#### [EXERCISE PROMPT]
Reproduce, unchanged, the part of the rows below that opens with the line containing "klar zu denken, zu kommun" and closes with the line containing "Müügikuulutuse link", both lines included. Leave the pictures out of your answer.

#### [RECORDED INFORMATION]
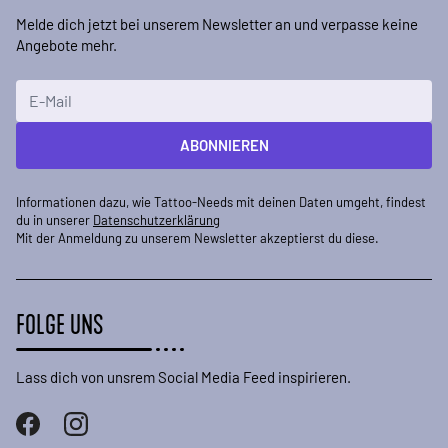
Melde dich jetzt bei unserem Newsletter an und verpasse keine
Angebote mehr.
E-Mailadresse
ABONNIEREN
Informationen dazu, wie Tattoo-Needs mit deinen Daten umgeht, findest
du in unserer
Datenschutzerklärung
Mit der Anmeldung zu unserem Newsletter akzeptierst du diese.
FOLGE UNS
Lass dich von unsrem Social Media Feed inspirieren.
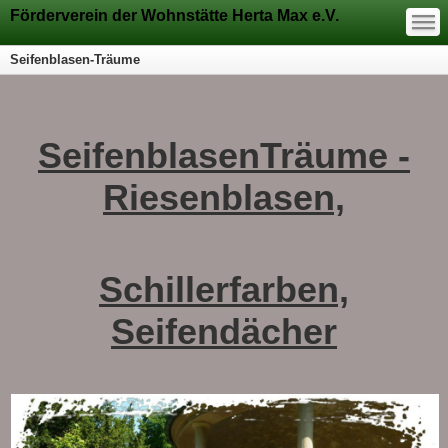
—
Förderverein der Wohnstätte Herta Max e.V.
—
—
Seifenblasen-Träume
SeifenblasenTräume -
Riesenblasen,
Schillerfarben,
Seifendächer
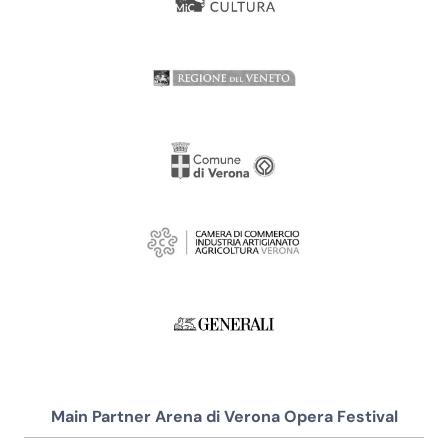
Main Partner Arena di Verona Opera Festival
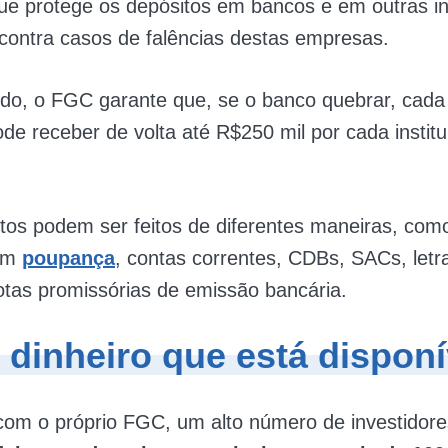
que protege os depósitos em bancos e em outras in
 contra casos de falências destas empresas.
ido, o FGC garante que, se o banco quebrar, cad
pode receber de volta até R$250 mil por cada institu
tos podem ser feitos de diferentes maneiras, com
 em
poupança
, contas correntes, CDBs, SACs, letr
otas promissórias de emissão bancária.
 dinheiro que está disponí
com o próprio FGC, um alto número de investidore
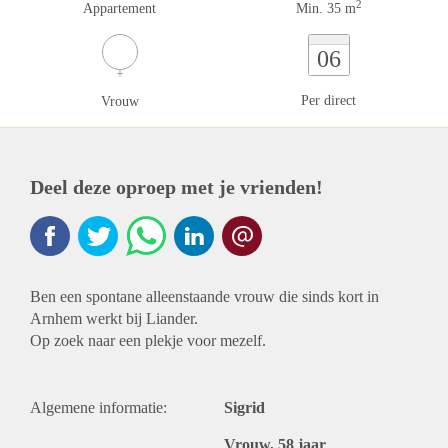
2
Appartement
Min. 35 m
06
Per direct
Vrouw
Deel deze oproep met je vrienden!
Ben een spontane alleenstaande vrouw die sinds kort in
Arnhem werkt bij Liander.
Op zoek naar een plekje voor mezelf.
Algemene informatie:
Sigrid
Vrouw, 58 jaar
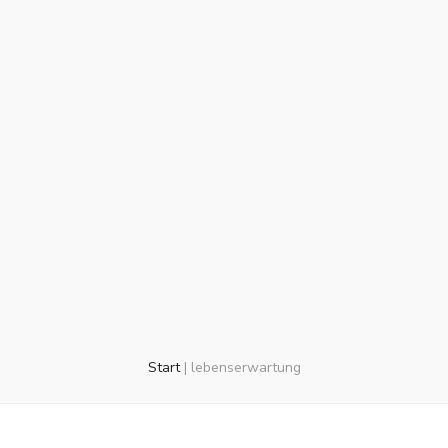
Start
|
lebenserwartung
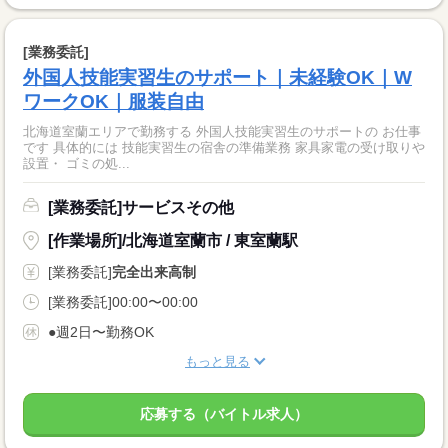
[業務委託]
外国人技能実習生のサポート｜未経験OK｜W
ワークOK｜服装自由
北海道室蘭エリアで勤務する 外国人技能実習生のサポートの お仕事
です 具体的には 技能実習生の宿舎の準備業務 家具家電の受け取りや
設置・ ゴミの処...
[業務委託]サービスその他
[作業場所]/北海道室蘭市 / 東室蘭駅
[業務委託]
完全出来高制
[業務委託]00:00〜00:00
●週2日〜勤務OK
もっと見る
応募する（バイトル求人）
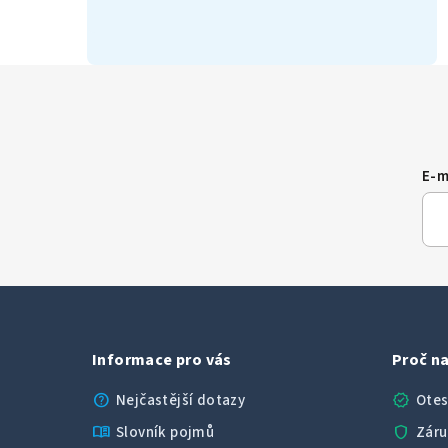
E-m
Informace pro vás
Proč na
help
verified
Nejčastější dotazy
Otes
menu_book
shield
Slovník pojmů
Záru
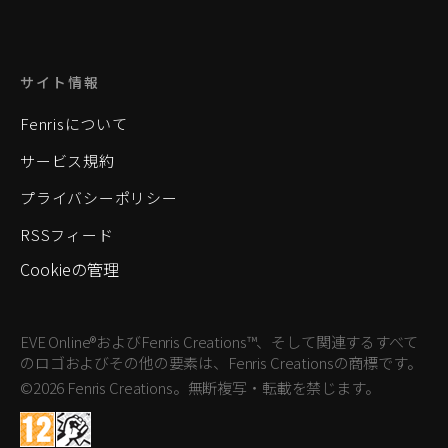
サイト情報
Fenrisについて
サービス規約
プライバシーポリシー
RSSフィード
Cookieの管理
EVE Online®およびFenris Creations™、そして関連するすべて
のロゴおよびその他の要素は、Fenris Creationsの商標です。
©2026 Fenris Creations。無断複写・転載を禁じます。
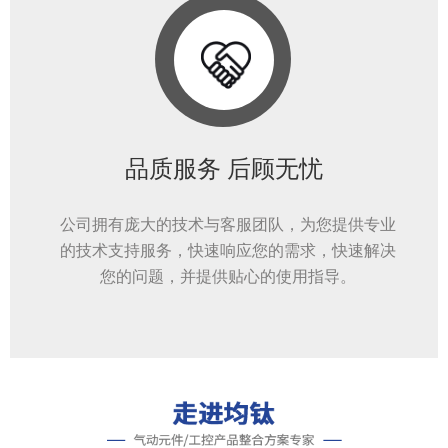
品质服务 后顾无忧
公司拥有庞大的技术与客服团队，为您提供专业
的技术支持服务，快速响应您的需求，快速解决
您的问题，并提供贴心的使用指导。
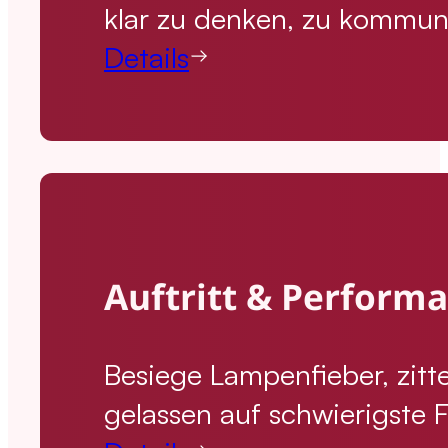
klar zu denken, zu kommun
Details
Auftritt & Perform
Besiege Lampenfieber, zitt
gelassen auf schwierigste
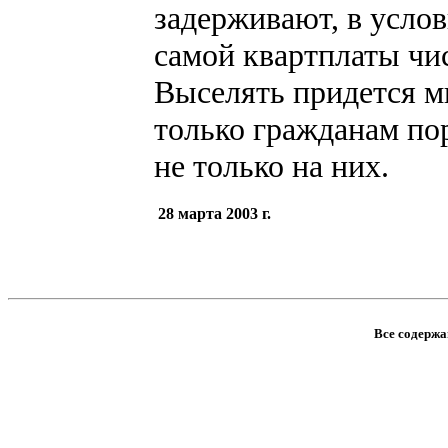
задерживают, в услов
самой квартплаты чи
Выселять придется м
только гражданам по
не только на них.
28 марта 2003 г.
Все содержан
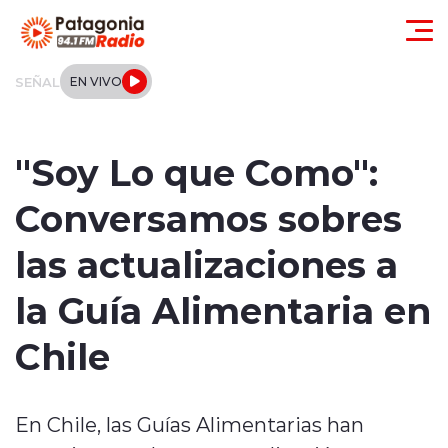
Click acá para ir directamente al contenido
SEÑAL
EN VIVO
Actualidad
"Soy Lo que Como":
Regionales
Conversamos sobres
Local
las actualizaciones a
Tendencias
la Guía Alimentaria en
Internacional
Chile
Deportes
En Chile, las Guías Alimentarias han
Entrevistas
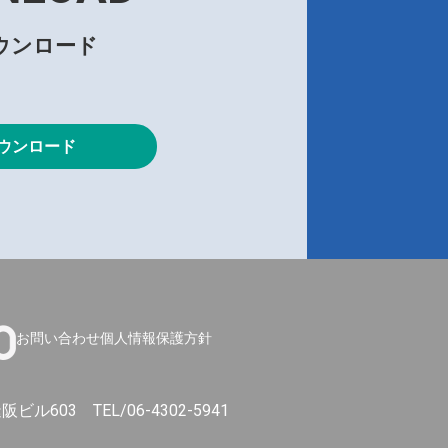
ウンロード
ウンロード
お問い合わせ
個人情報保護方針
 逢阪ビル603
TEL/06-4302-5941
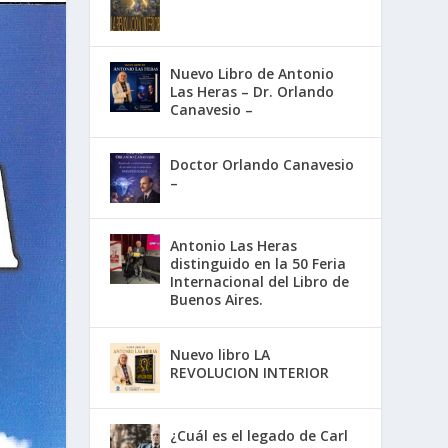
Nuevo Libro de Antonio
Las Heras – Dr. Orlando
Canavesio –
Doctor Orlando Canavesio
–
Antonio Las Heras
distinguido en la 50 Feria
Internacional del Libro de
Buenos Aires.
Nuevo libro LA
REVOLUCION INTERIOR
¿Cuál es el legado de Carl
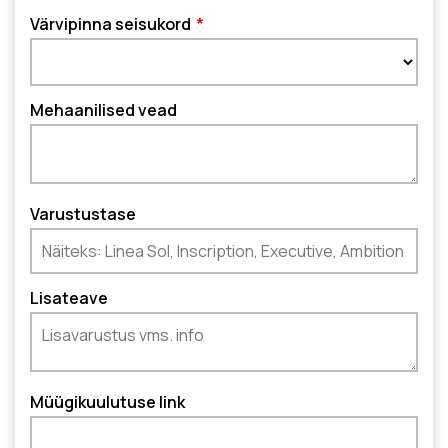
Värvipinna seisukord
Mehaanilised vead
Varustustase
Lisateave
Müügikuulutuse link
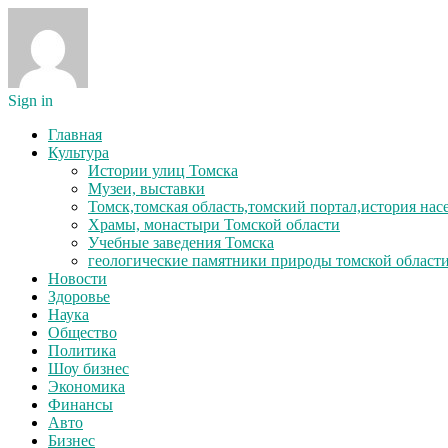
Sign in
Главная
Культура
Истории улиц Томска
Музеи, выставки
Томск,томская область,томский портал,история на
Храмы, монастыри Томской области
Учебные заведения Томска
геологические памятники природы томской област
Новости
Здоровье
Наука
Общество
Политика
Шоу бизнес
Экономика
Финансы
Авто
Бизнес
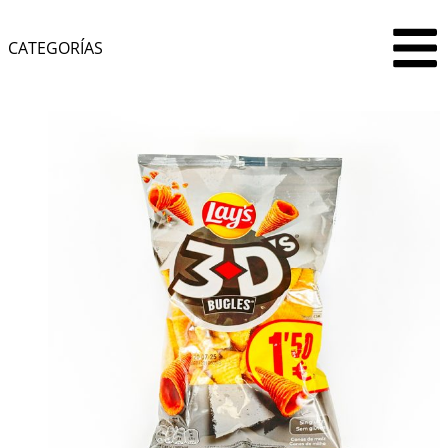
CATEGORÍAS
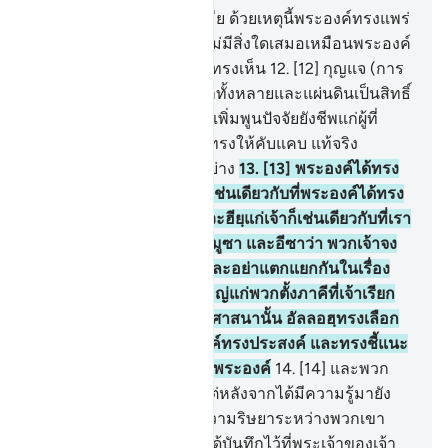
จากปศุสัตว์ทรงให้มีคู่ผัวเมีย ด้วยเหตุนี้พระองค์ทรงแพร่
พันธุ์พวกเจ้าให้มากมาย ไม่มีสิ่งใดเสมอเหมือนพระองค์
และพระองค์ผู้ทรงได้ยิน ผู้ทรงเห็น
12
.
[12] กุญแจ (การ
ควบคุมกิจการ) แห่งชั้นฟ้าทั้งหลายและแผ่นดินเป็นสิทธิ์
ของพระองค์ พระองค์ทรงเพิ่มพูนปัจจัยยังชีพแก่ผู้ที่
พระองค์ทรงประสงค์และทรงให้คับแคบ แท้จริง
พระองค์ทรงรอบรู้ทุกสิ่งอย่าง
13
.
[13] พระองค์ได้ทรง
กำหนดศาสนาแก่พวกเจ้าเช่นเดียวกับที่พระองค์ได้ทรง
บัญชาแก่นูหฺ และที่เราได้วะฮียฺแก่เจ้าก็เช่นเดียวกับที่เรา
ได้บัญชาแก่อิบรอฮีม และมูซา และอีซาว่า พวกเจ้าจง
ดำรงศาสนาไว้ให้มั่นคง และอย่าแตกแยกกันในเรื่อง
ของศาสนา แต่เป็นเรื่องใหญ่แก่พวกตั้งภาคีที่เจ้าเรียก
ร้อง เชิญชวนพวกเขาไปสู่ศาสนานั้น อัลลอฮฺทรงเลือก
สำหรับพระองค์ผู้ที่พระองค์ทรงประสงค์ และทรงชี้แนะ
ทางสู่พระองค์ผู้ที่ผินหน้าสู่พระองค์
14
.
[14] และพวก
เขามิได้แตกแยกกัน เว้นแต่หลังจากได้มีความรู้มายัง
พวกเขาแล้ว ทั้งนี้เพราะความริษยาระหว่างพวกเขา
กันเอง และหากมิใช่ลิขิตได้บันทึกไว้ที่พระเจ้าของเจ้า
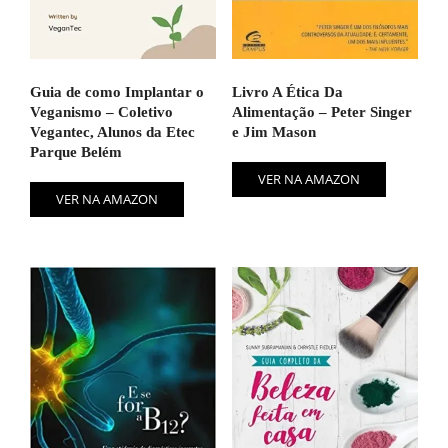
Guia de como Implantar o
Livro A Ética Da
Veganismo – Coletivo
Alimentação – Peter Singer
Vegantec, Alunos da Etec
e Jim Mason
Parque Belém
VER NA AMAZON
VER NA AMAZON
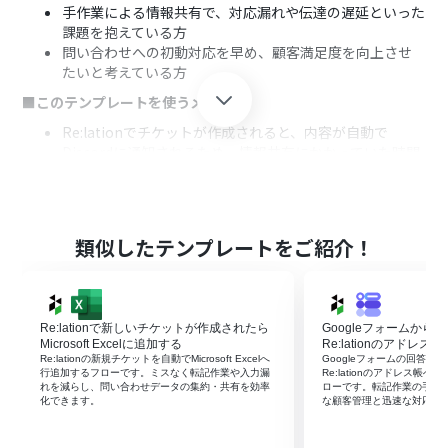
手作業による情報共有で、対応漏れや伝達の遅延といった
課題を抱えている方
問い合わせへの初動対応を早め、顧客満足度を向上させ
たいと考えている方
■このテンプレートを使うメリット
Re:lationでチケットが作成されると、内容が自動で
Discordに通知されるため、情報共有にかかっていた時間
を削減し、コア業務に集中できます。
手動での通知作業が不要になることで、連絡漏れや内容の
転記ミスといったヒューマンエラーを防ぎ、確実な情報伝
達を実現します。
類似したテンプレートをご紹介！
■フローボットの流れ
はじめに、Re:lationとDiscordをYoomと連携します。
次に、トリガーでRe:lationを選択し、「新たにチケット
Re:lationで新しいチケットが作成されたら
Googleフォームか
が作成されたら」を設定します。
Microsoft Excelに追加する
Re:lationのアドレ
続いて、オペレーションでRe:lationの「チケットの詳細
Re:lationの新規チケットを自動でMicrosoft Excelへ
Googleフォームの回答送
情報を取得」を設定し、トリガーとなったチケットの情
行追加するフローです。ミスなく転記作業や入力漏
Re:lationのアドレス帳
れを減らし、問い合わせデータの集約・共有を効率
ローです。転記作業の手間
報を取得します。
化できます。
な顧客管理と迅速な対応を
最後に、オペレーションでDiscordの「メッセージを送
信」を設定し、取得したチケット情報を任意のチャンネ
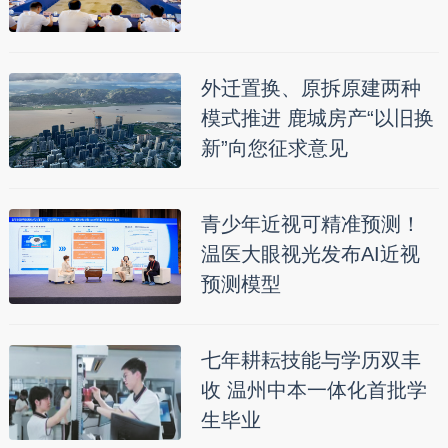
外迁置换、原拆原建两种
模式推进 鹿城房产“以旧换
新”向您征求意见
青少年近视可精准预测！
温医大眼视光发布AI近视
预测模型
七年耕耘技能与学历双丰
收 温州中本一体化首批学
生毕业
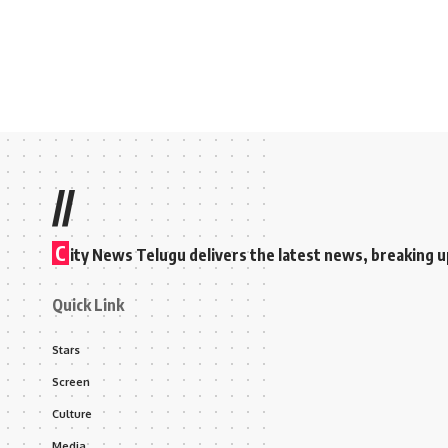
//
C
ity News Telugu delivers the latest news, breaking u
Quick Link
Stars
Screen
Culture
Media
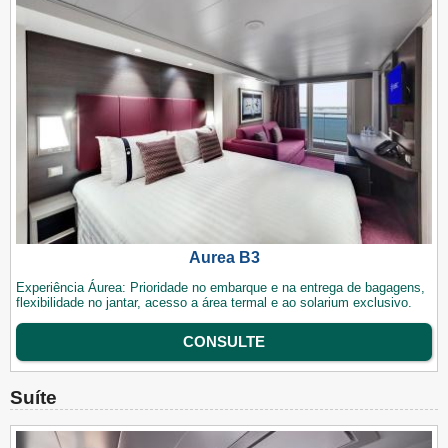
Aurea B3
Experiência Áurea: Prioridade no embarque e na entrega de bagagens,
flexibilidade no jantar, acesso a área termal e ao solarium exclusivo.
CONSULTE
Suíte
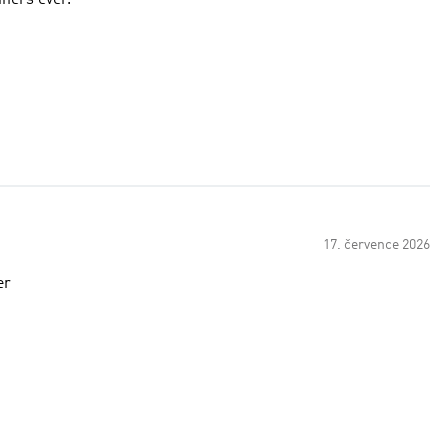
iners ever.
17. července 2026
er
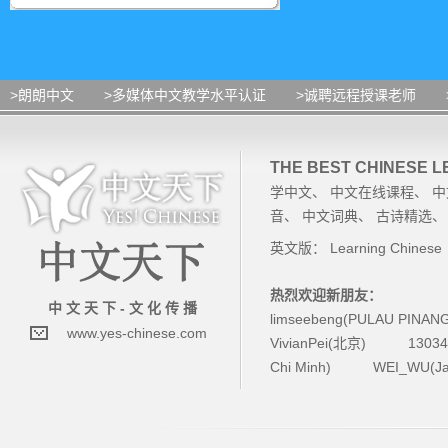
>朗朗中文
>多媒体中文教学水平认证
>诚聘远程授课老师
THE BEST CHINESE 
学中文
、
中文在线课程
、
中
音
、
中文词典
、
古诗精选
英文版：
Learning Chinese
热烈欢迎新朋友：
中 文 天 下 - 文 化 传 播
limseebeng(PULAU PINAN
www.yes-chinese.com
VivianPei(北京)
1303
Chi Minh)
WEI_WU(Ja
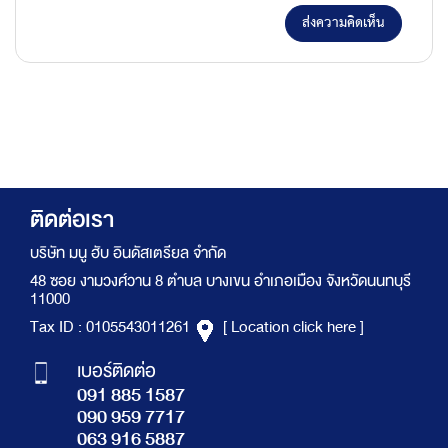
ส่งความคิดเห็น
ติดต่อเรา
บริษัท มนู ฮับ อินดัสเตรียล จำกัด
48 ซอย งามวงศ์วาน 8 ตำบล บางเขน อำเภอเมือง จังหวัดนนทบุรี
11000
Tax ID : 0105543011261
[ Location click here ]
เบอร์ติดต่อ
091 885 1587
090 959 7717
063 916 5887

#### [ANSWER SPACE]
klar zu denken, zu kommun
Details
Auftritt & Perform
Besiege Lampenfieber, zitt
gelassen auf schwierigste
задерживают, в услов
самой квартплаты чи
Выселять придется м
только гражданам по
не только на них.
28 марта 2003 г.
Все содержан
Click acá para ir directamente al contenido
SEÑAL
EN VIVO
Actualidad
"Soy Lo que Como":
Regionales
Conversamos sobres
Local
las actualizaciones a
Tendencias
la Guía Alimentaria en
Internacional
Chile
Deportes
En Chile, las Guías Alimentarias han
Entrevistas
ウンロード
ウンロード
お問い合わせ
個人情報保護方針
 逢阪ビル603
TEL/06-4302-5941
Nuevo Libro de Antonio
Las Heras – Dr. Orlando
Canavesio –
Doctor Orlando Canavesio
–
Antonio Las Heras
distinguido en la 50 Feria
Internacional del Libro de
Buenos Aires.
Nuevo libro LA
REVOLUCION INTERIOR
¿Cuál es el legado de Carl
Värvipinna seisukord
Mehaanilised vead
Varustustase
Lisateave
Müügikuulutuse link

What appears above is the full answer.